## Instruction
Copy out each line in the listing below where the word "running" appears.

## Given data
• • • •
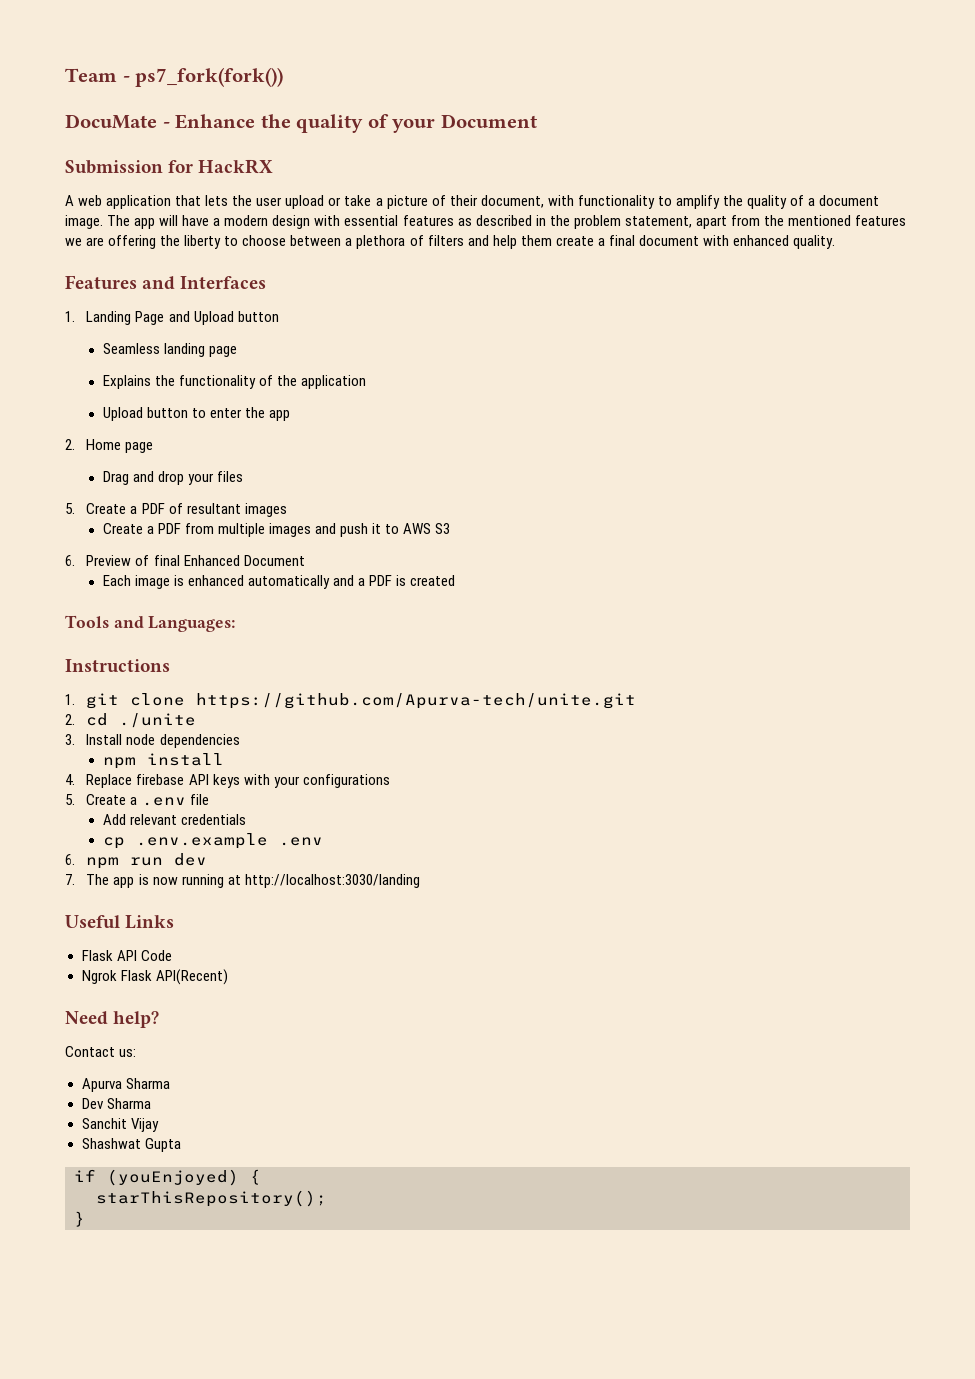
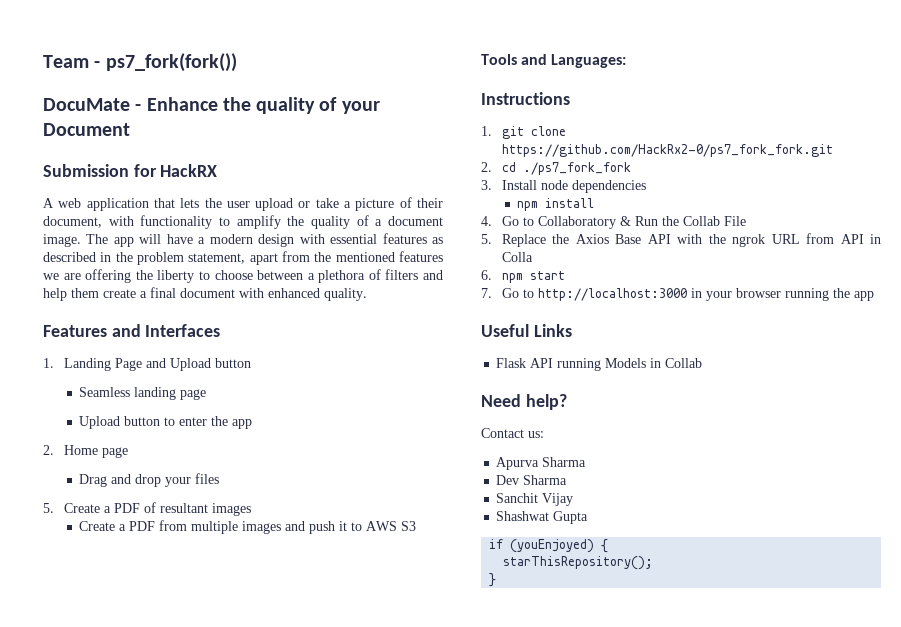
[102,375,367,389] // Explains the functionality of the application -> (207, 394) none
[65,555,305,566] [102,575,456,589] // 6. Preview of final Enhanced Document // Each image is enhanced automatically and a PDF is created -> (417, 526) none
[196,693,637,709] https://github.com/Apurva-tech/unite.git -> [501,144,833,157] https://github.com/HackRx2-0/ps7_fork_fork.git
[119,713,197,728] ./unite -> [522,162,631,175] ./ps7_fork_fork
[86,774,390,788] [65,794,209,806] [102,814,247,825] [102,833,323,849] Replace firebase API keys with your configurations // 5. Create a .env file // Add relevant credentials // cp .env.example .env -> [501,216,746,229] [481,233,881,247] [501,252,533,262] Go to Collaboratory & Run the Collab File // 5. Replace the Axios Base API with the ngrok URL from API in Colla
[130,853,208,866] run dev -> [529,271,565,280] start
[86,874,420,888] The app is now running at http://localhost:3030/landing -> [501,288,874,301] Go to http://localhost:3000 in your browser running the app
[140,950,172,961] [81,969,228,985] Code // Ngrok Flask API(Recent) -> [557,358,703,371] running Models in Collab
• • • •
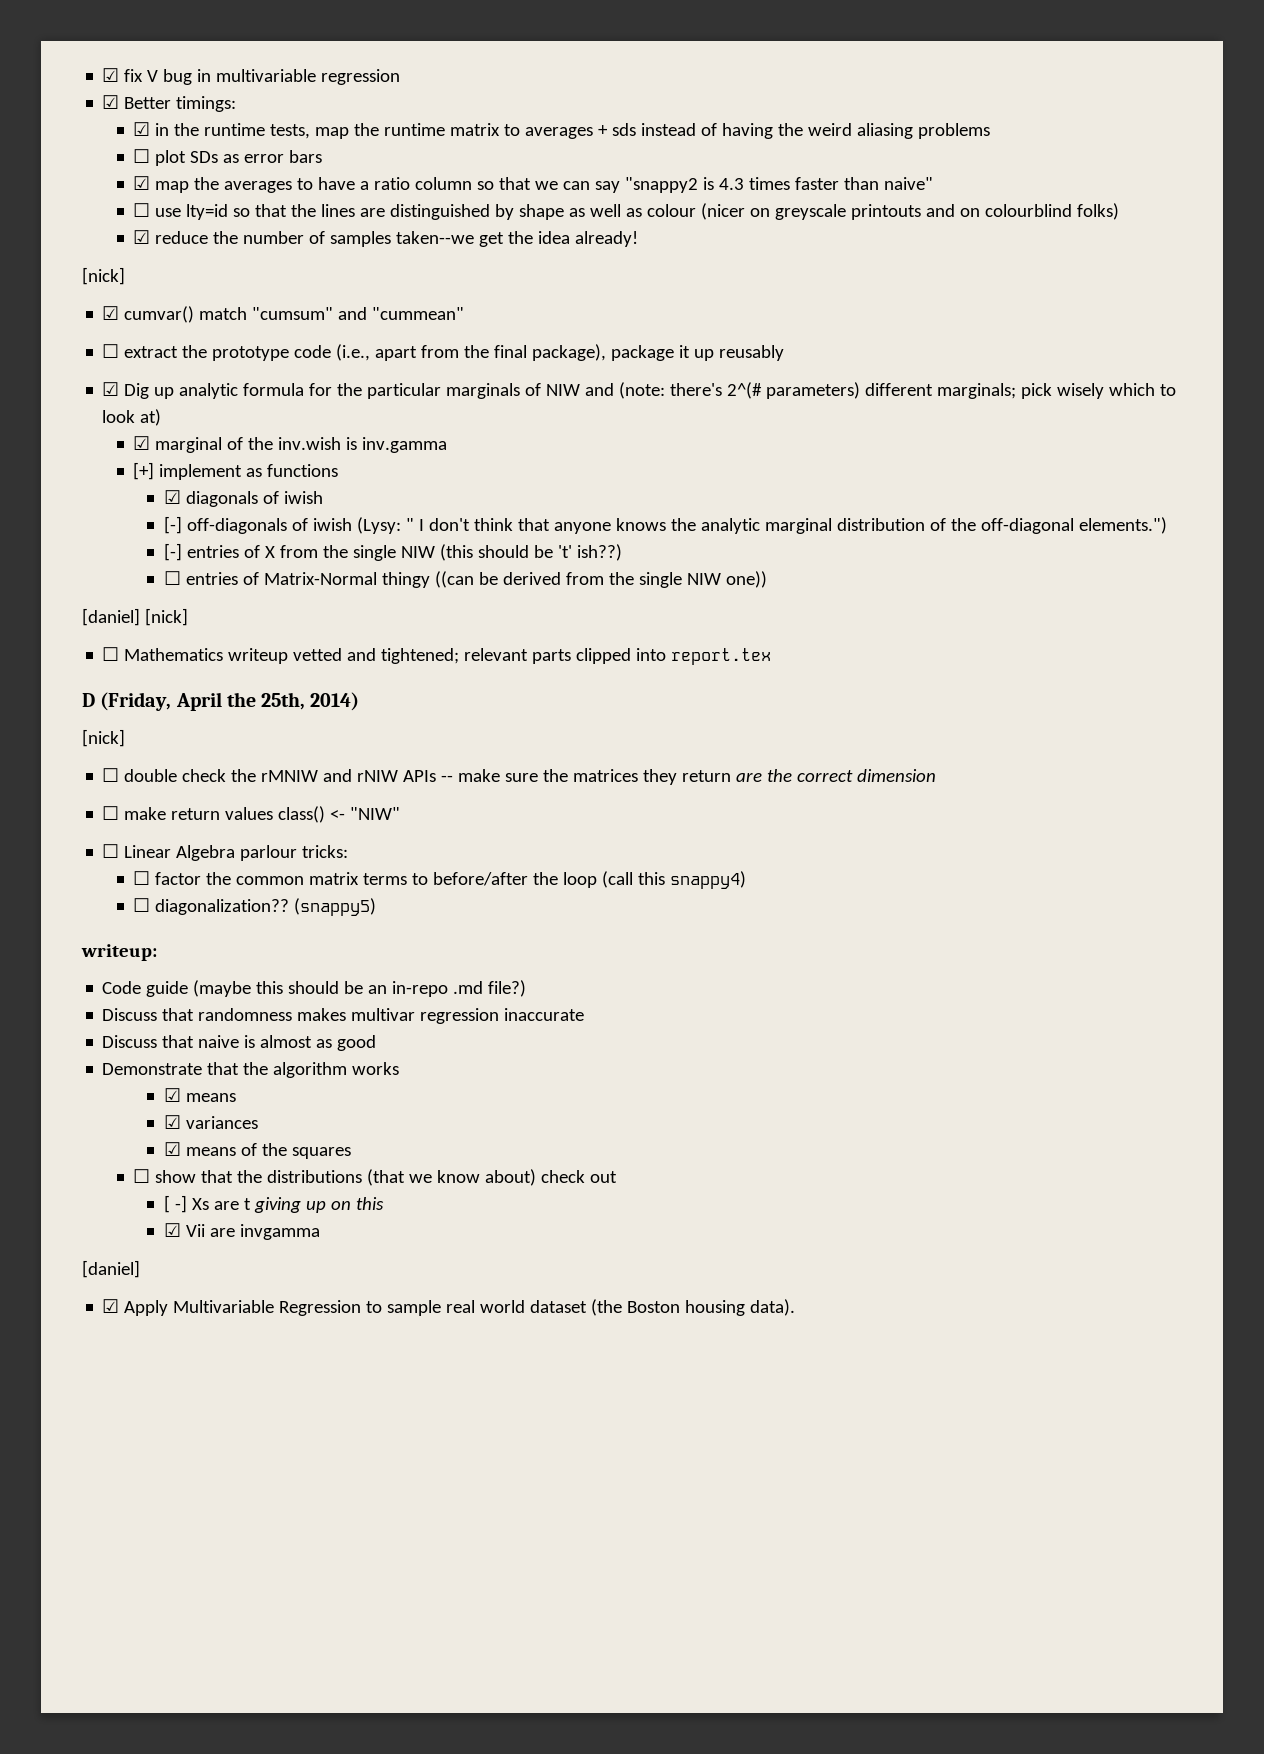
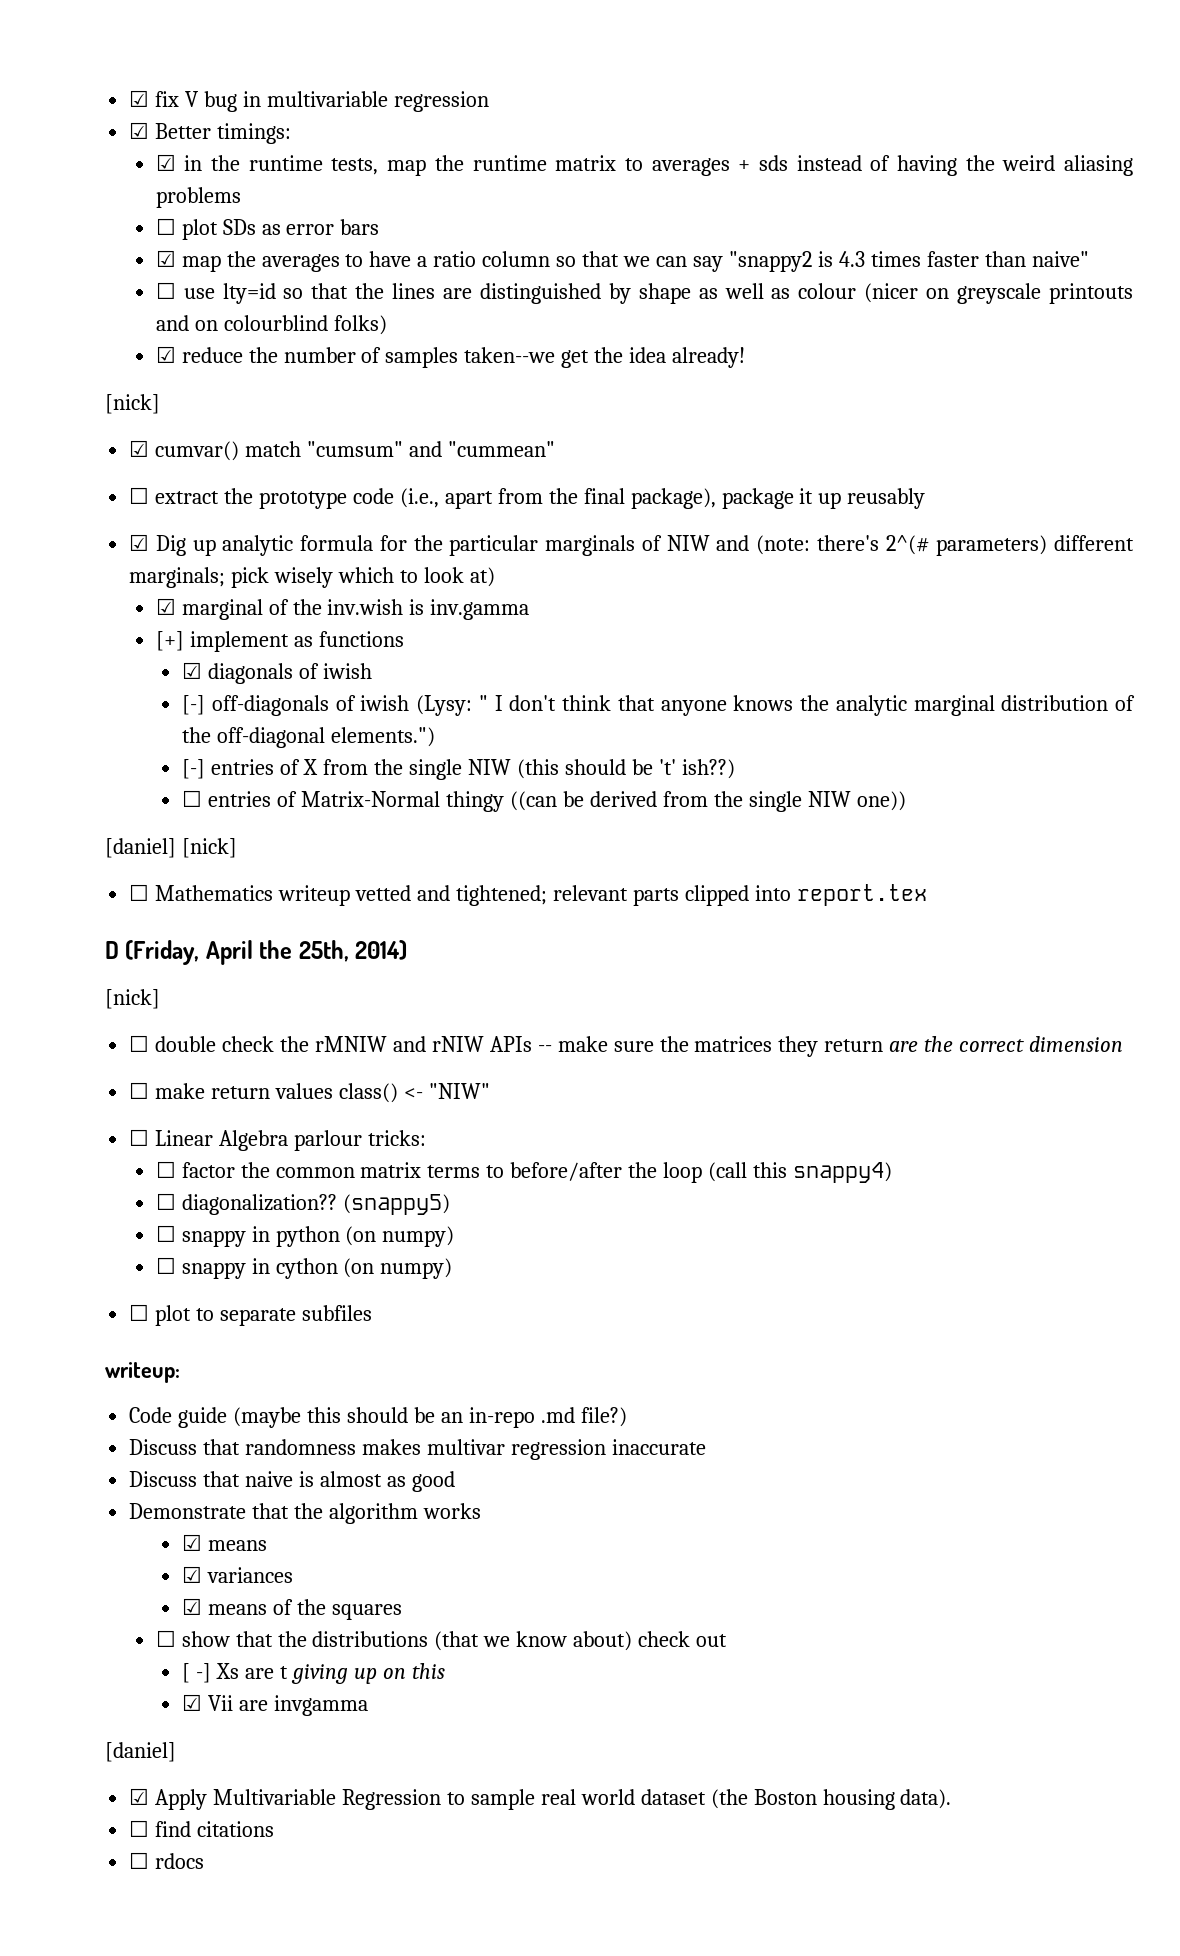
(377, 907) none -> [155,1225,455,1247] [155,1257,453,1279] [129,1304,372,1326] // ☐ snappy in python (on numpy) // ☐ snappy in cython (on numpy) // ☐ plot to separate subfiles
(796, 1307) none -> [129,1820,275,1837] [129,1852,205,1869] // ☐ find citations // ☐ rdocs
• • • •
## Response to this task
[86,874,420,888] The app is now running at http://localhost:3030/landing -> [501,288,874,301] Go to http://localhost:3000 in your browser running the app
[140,950,172,961] [81,969,228,985] Code // Ngrok Flask API(Recent) -> [557,358,703,371] running Models in Collab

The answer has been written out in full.